• Work to complete:
1. Using the district heating market analysis below, decide whether each statement agrees with it: (a) CHP plants held 62% of the market share in 2024; (b) natural gas made up more than half of the market size in 2024; (c) competitive intensity in the market is high. Answer yes or no for each and quote the words of the analysis that settle it.
2. Copy word for word everything in the district heating market analysis from "- By heat source, natural" down to "CAGR to 2030.".

• Page extract:
District Heating Market Analysis by Mordor Intelligence
The district heating market size stands at USD 53.46 billion in 2025 and is forecast to reach USD 57.84 billion by 2030, expanding at a 1.59% CAGR. Behind this modest headline number, the district heating market is undergoing a structural realignment toward lower-temperature networks, waste-heat recovery and digital optimization. Demand is rising as data-center heat reuse projects, clean-heat regulations and industrial electrification converge, while traditional combined heat and power (CHP) assets search for new revenue models. Natural-gas reliance remains high, yet incremental gains from biomass, geothermal and solar are changing asset-planning priorities. Competitive intensity is moderate because municipal utilities, private operators and specialist energy-service companies coexist, each shaping investment cycles according to local policy signals and capital-cost profiles.
Key Report Takeaways
- By plant type, CHP plants led with 62% of the district heating market share in 2024, while waste-heat recovery units are projected to post the fastest 4.8% CAGR through 2030.
- By heat source, natural gas accounted for 44.8% of the district heating market size in 2024; renewables are expected to expand at a 5.7% CAGR to 2030.

• Entries provided:
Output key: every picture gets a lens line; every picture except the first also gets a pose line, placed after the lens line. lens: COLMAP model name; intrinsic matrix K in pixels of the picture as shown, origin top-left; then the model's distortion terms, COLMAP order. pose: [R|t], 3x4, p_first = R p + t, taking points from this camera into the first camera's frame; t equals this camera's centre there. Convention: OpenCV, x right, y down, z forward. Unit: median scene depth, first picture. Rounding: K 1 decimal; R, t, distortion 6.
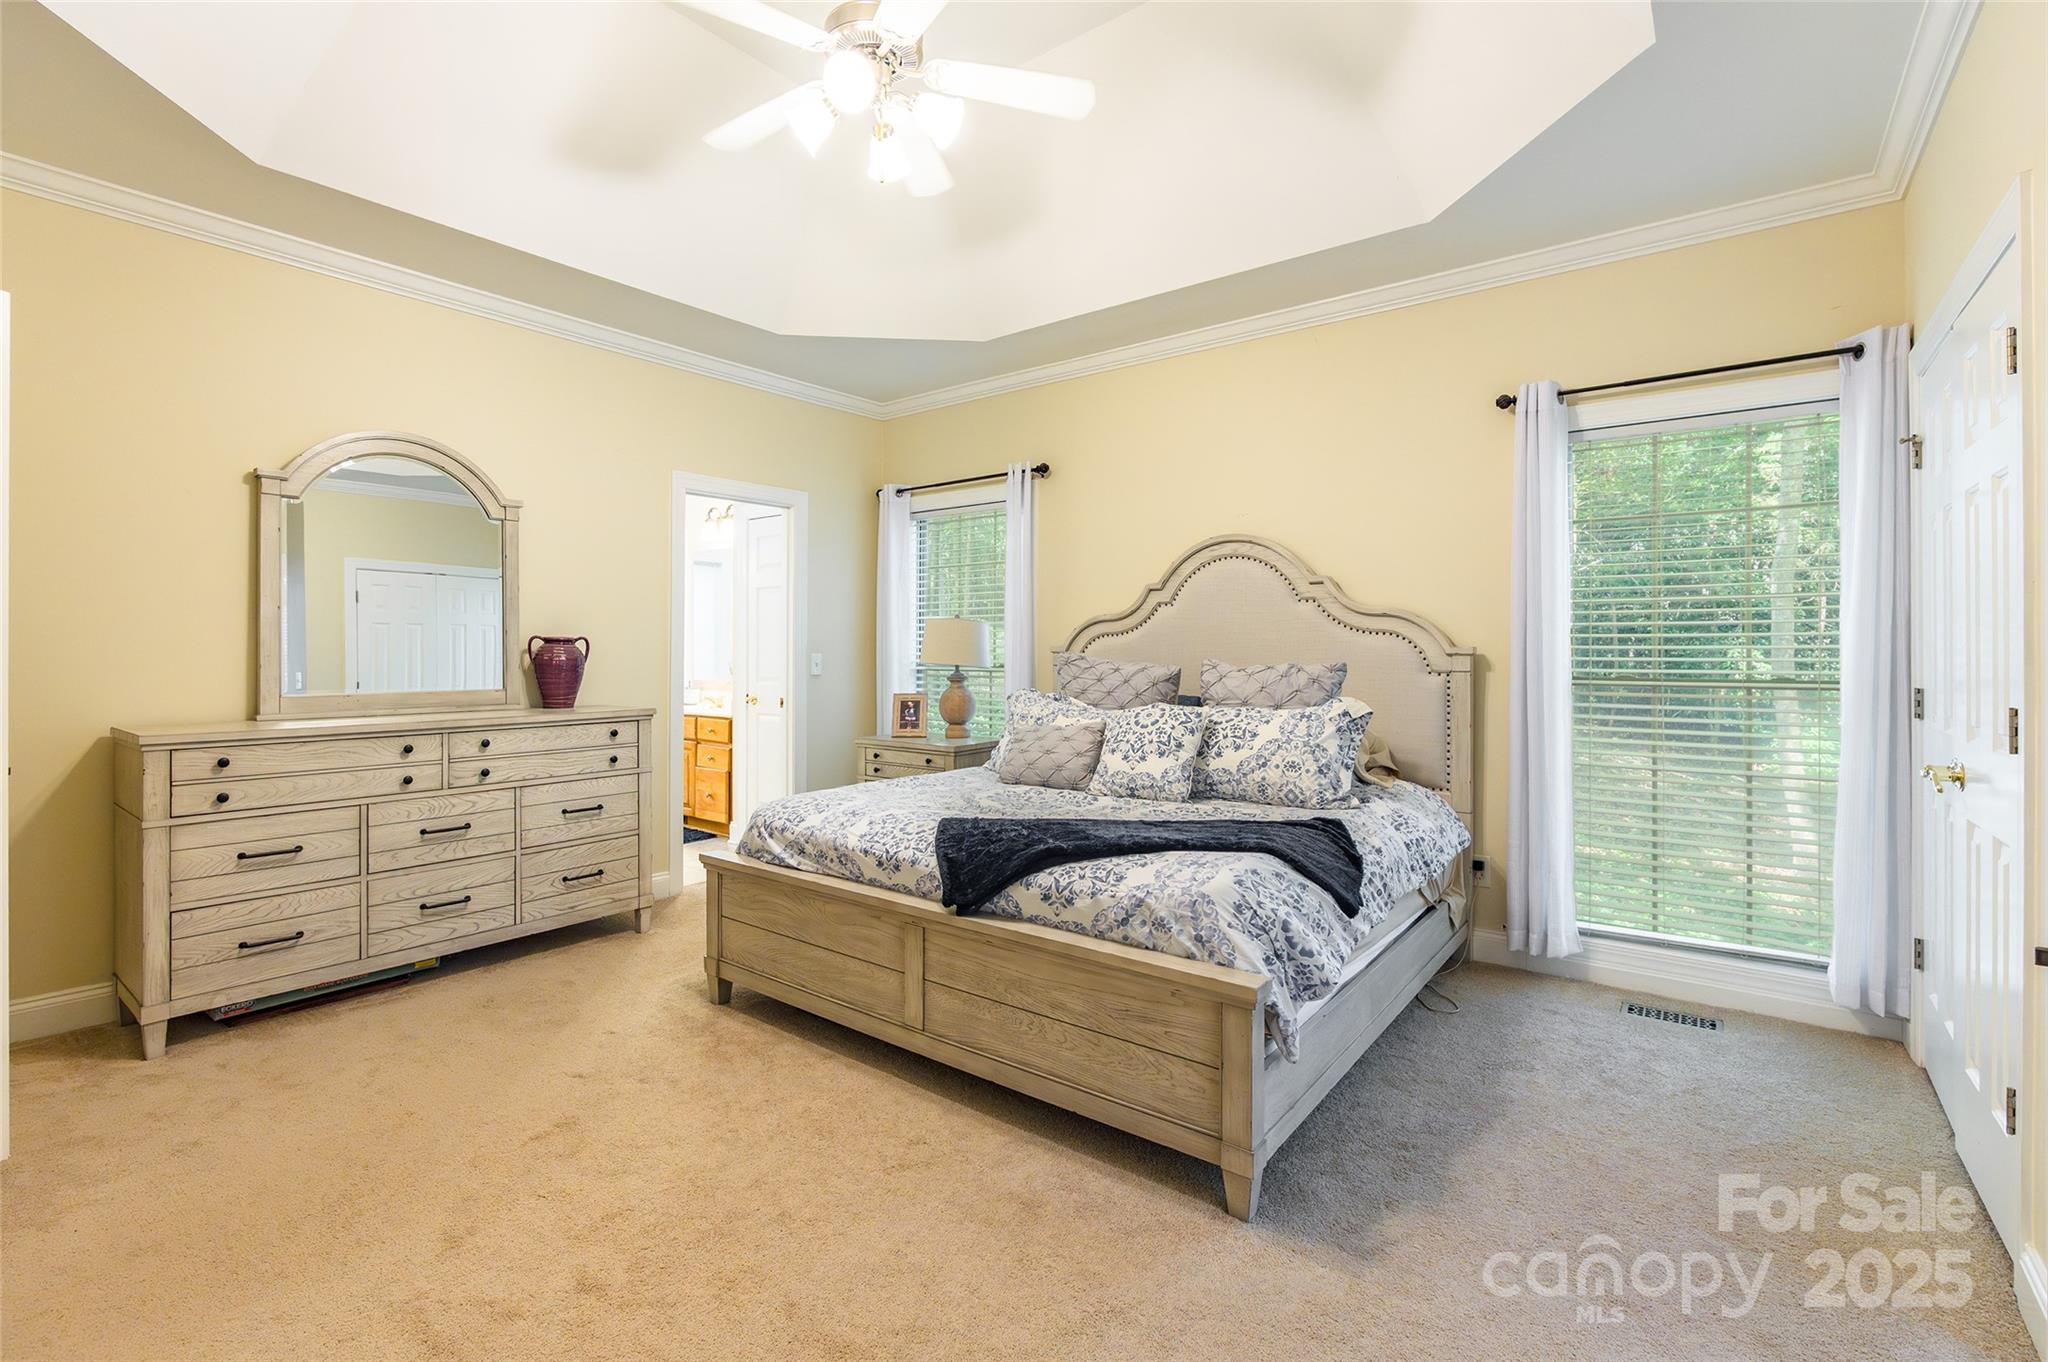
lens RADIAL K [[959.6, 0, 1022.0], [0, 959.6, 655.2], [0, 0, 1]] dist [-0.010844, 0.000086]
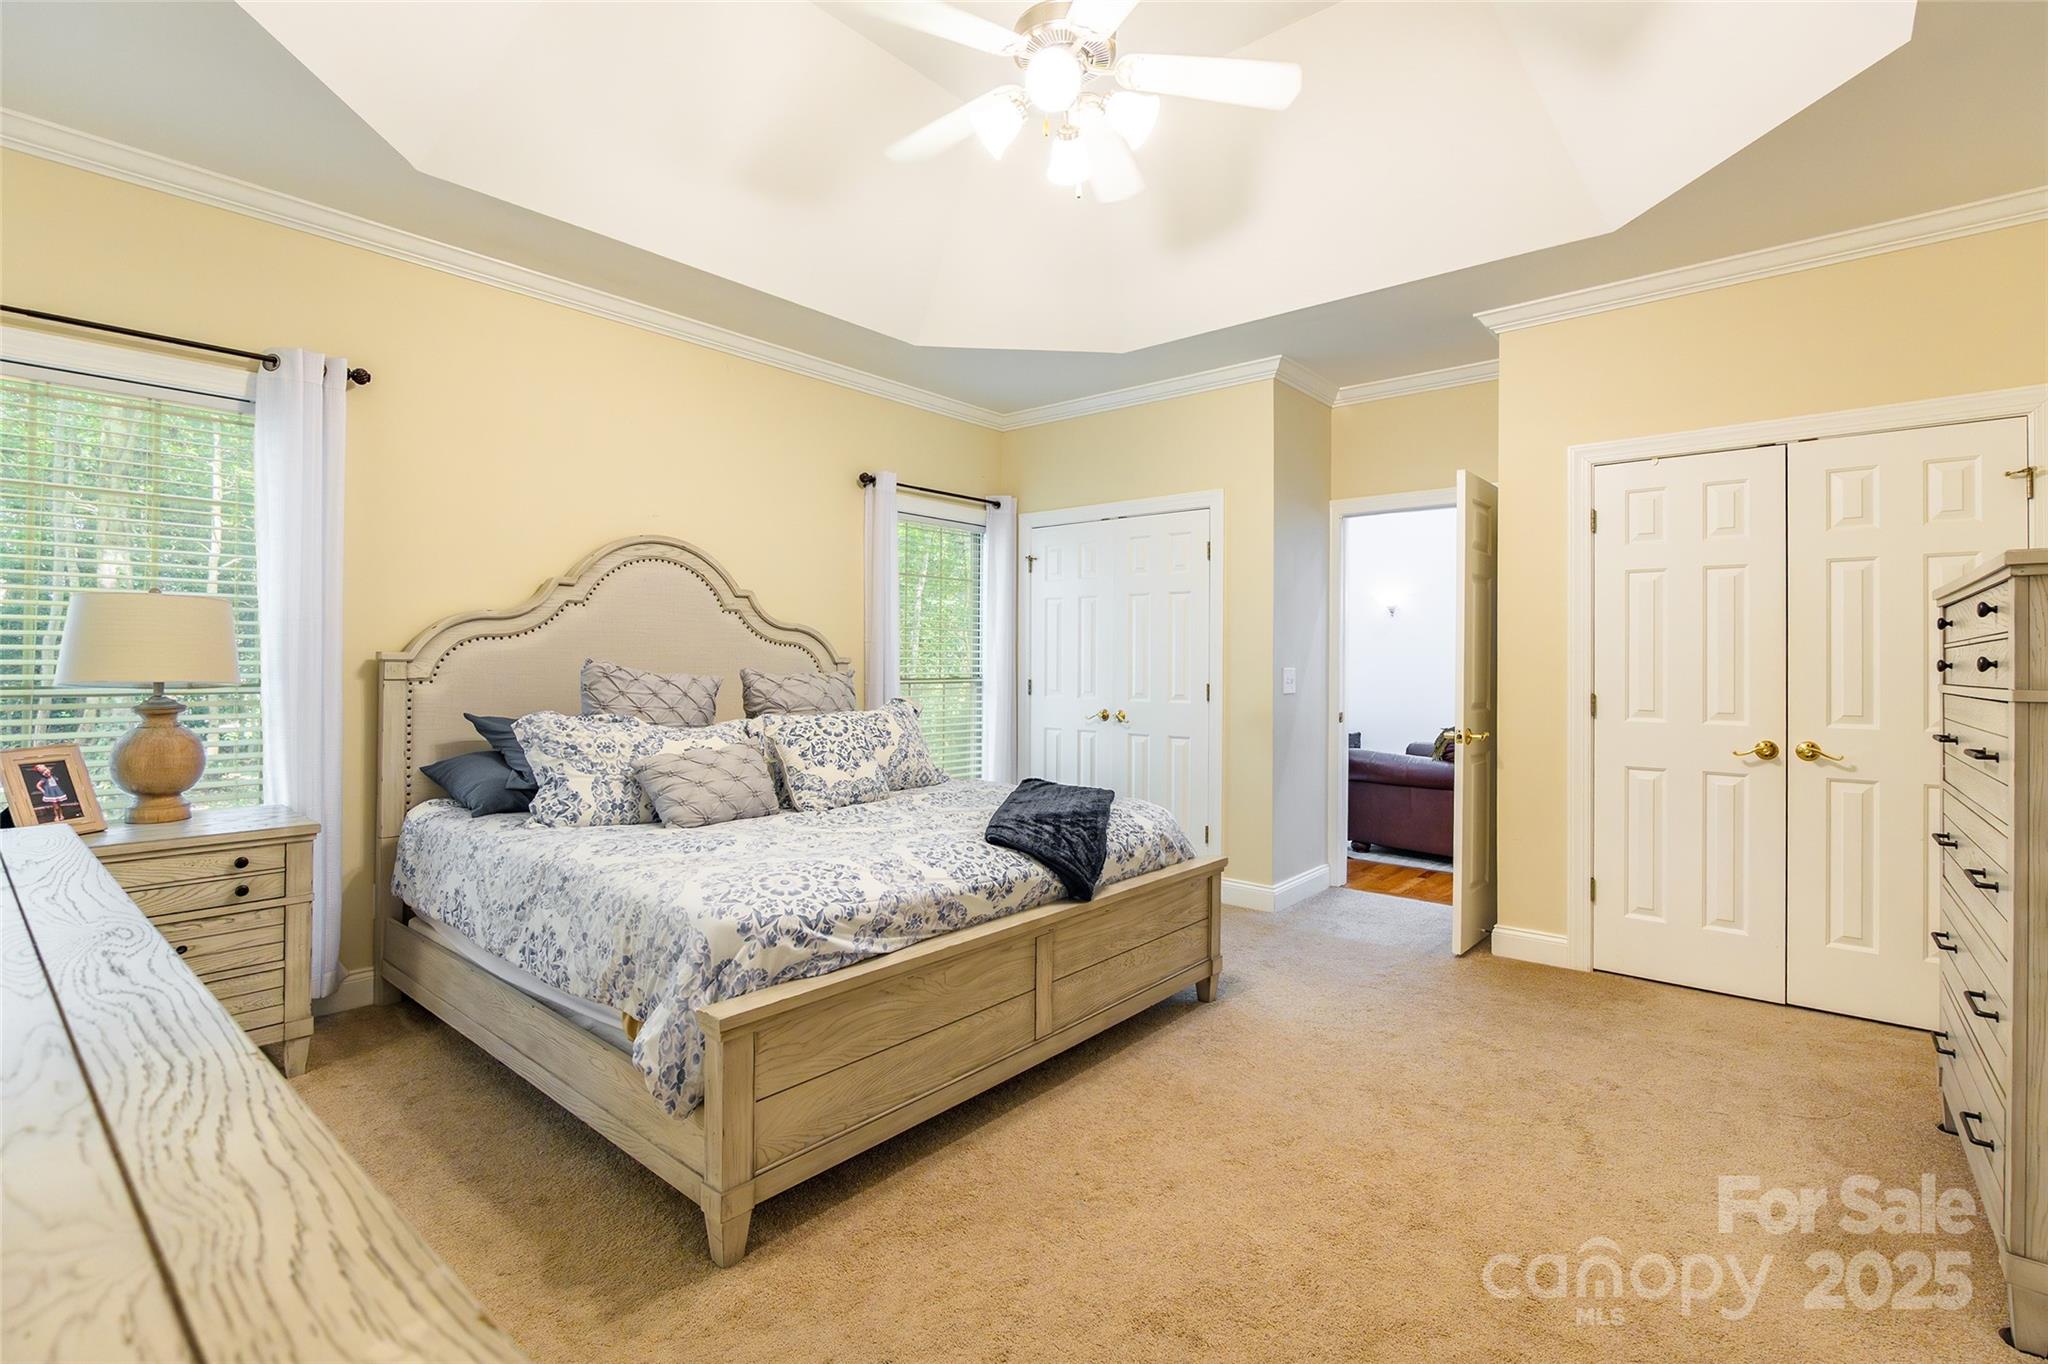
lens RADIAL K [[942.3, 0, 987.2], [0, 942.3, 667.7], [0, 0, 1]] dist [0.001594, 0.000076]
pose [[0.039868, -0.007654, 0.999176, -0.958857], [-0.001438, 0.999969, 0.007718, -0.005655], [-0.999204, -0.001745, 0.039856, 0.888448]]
==
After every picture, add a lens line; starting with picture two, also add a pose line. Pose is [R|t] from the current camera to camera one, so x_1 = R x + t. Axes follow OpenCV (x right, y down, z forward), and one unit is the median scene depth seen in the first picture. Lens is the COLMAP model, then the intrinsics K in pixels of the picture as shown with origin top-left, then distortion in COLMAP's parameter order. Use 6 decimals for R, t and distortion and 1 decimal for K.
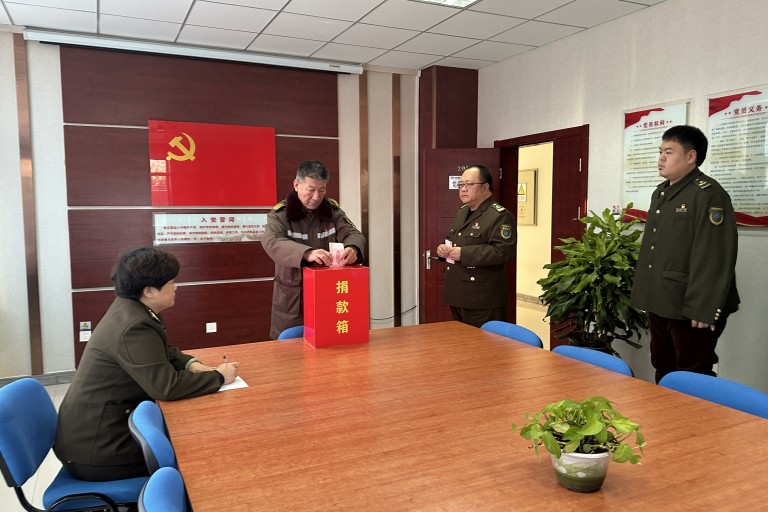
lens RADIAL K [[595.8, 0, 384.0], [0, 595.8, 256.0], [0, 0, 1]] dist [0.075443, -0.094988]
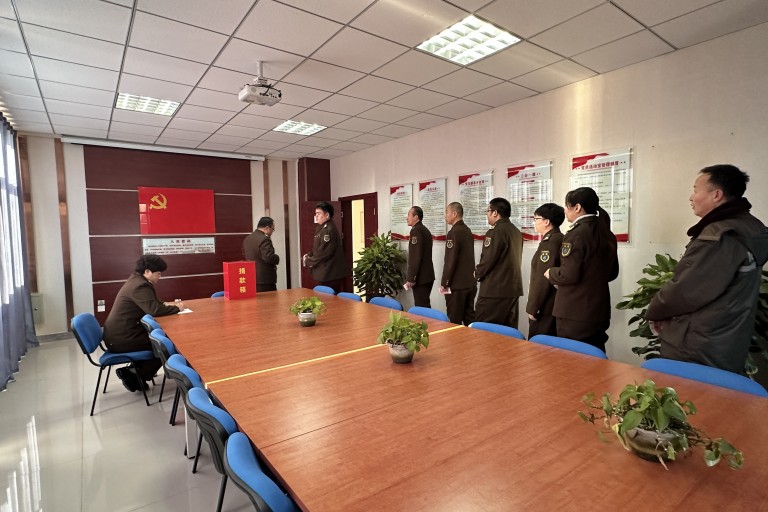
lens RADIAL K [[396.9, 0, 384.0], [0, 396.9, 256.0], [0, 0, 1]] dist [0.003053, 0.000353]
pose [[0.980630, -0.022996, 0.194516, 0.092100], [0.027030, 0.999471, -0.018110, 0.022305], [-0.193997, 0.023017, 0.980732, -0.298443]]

• Task-by-task solutions:
1.
(a) Yes: "CHP plants led with 62% of the district heating market share in 2024"
(b) No: "natural gas accounted for 44.8% of the district heating market size in 2024"
(c) No: "Competitive intensity is moderate"

2.
- By heat source, natural gas accounted for 44.8% of the district heating market size in 2024; renewables are expected to expand at a 5.7% CAGR to 2030.